■ EXERCISE
From the material below, copy every line that contains the string "regions".

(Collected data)
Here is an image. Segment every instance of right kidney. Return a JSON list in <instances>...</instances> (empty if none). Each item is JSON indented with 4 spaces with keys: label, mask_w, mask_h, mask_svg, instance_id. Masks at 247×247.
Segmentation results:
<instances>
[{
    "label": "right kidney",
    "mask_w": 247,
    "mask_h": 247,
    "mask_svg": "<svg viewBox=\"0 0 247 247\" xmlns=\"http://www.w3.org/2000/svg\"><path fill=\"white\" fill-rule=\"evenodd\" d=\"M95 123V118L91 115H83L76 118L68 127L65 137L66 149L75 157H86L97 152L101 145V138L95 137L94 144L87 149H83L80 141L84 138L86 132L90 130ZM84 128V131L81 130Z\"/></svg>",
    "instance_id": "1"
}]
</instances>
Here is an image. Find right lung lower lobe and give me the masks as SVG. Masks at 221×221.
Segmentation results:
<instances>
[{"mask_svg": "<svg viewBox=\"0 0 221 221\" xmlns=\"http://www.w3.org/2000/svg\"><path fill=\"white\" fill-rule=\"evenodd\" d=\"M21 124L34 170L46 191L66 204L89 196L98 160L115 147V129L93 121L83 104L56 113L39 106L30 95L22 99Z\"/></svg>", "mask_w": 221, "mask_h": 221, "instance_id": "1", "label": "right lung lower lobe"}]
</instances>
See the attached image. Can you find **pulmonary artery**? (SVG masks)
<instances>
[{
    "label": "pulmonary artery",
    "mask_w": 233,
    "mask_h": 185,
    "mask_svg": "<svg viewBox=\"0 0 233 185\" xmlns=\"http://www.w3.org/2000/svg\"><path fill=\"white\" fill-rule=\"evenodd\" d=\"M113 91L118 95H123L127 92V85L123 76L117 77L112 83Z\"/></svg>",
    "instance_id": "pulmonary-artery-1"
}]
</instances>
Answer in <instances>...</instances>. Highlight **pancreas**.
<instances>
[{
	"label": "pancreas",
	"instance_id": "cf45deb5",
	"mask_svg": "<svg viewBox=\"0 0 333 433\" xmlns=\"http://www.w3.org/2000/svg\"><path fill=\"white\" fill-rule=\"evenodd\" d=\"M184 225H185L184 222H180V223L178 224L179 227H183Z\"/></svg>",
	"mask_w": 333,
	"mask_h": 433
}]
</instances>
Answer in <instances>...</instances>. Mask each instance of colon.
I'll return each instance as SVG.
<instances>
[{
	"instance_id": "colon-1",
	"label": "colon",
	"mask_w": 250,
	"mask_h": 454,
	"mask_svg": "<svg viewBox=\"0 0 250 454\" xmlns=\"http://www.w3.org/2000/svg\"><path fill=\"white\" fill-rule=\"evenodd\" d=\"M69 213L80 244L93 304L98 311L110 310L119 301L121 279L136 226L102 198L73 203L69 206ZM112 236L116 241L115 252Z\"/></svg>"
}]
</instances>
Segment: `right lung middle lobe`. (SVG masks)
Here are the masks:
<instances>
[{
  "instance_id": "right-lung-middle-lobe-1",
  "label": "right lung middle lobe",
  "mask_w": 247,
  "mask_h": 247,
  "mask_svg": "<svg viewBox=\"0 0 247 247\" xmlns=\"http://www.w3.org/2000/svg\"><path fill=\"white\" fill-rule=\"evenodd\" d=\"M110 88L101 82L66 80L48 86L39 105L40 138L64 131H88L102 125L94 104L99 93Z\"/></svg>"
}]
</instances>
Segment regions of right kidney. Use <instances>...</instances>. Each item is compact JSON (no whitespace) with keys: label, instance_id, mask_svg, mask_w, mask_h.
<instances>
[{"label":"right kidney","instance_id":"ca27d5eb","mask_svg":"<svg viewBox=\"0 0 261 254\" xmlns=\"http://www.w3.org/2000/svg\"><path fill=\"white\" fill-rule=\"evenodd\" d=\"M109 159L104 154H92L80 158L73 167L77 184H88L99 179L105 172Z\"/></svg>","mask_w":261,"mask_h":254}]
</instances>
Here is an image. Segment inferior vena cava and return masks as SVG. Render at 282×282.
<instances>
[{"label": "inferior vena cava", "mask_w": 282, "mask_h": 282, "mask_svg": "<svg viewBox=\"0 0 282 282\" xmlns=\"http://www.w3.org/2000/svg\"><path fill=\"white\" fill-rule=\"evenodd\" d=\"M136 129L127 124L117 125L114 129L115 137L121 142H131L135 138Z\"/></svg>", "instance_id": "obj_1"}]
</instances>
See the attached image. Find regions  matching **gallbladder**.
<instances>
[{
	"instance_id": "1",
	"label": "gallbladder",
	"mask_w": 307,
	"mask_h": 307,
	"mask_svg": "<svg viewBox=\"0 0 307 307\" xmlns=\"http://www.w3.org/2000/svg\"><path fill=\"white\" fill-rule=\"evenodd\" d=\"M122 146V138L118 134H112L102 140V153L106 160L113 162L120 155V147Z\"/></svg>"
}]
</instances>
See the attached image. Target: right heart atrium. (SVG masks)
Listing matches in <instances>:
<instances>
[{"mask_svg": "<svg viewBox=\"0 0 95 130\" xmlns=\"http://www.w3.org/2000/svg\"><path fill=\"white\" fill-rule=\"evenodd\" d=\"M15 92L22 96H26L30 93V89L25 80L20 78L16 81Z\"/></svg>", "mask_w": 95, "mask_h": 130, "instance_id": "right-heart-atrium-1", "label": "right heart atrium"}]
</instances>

■ THE ANSWER
Segment regions of right kidney. Use <instances>...</instances>. Each item is compact JSON (no whitespace) with keys: label, instance_id, mask_svg, mask_w, mask_h.
See the attached image. Find regions  matching **gallbladder**.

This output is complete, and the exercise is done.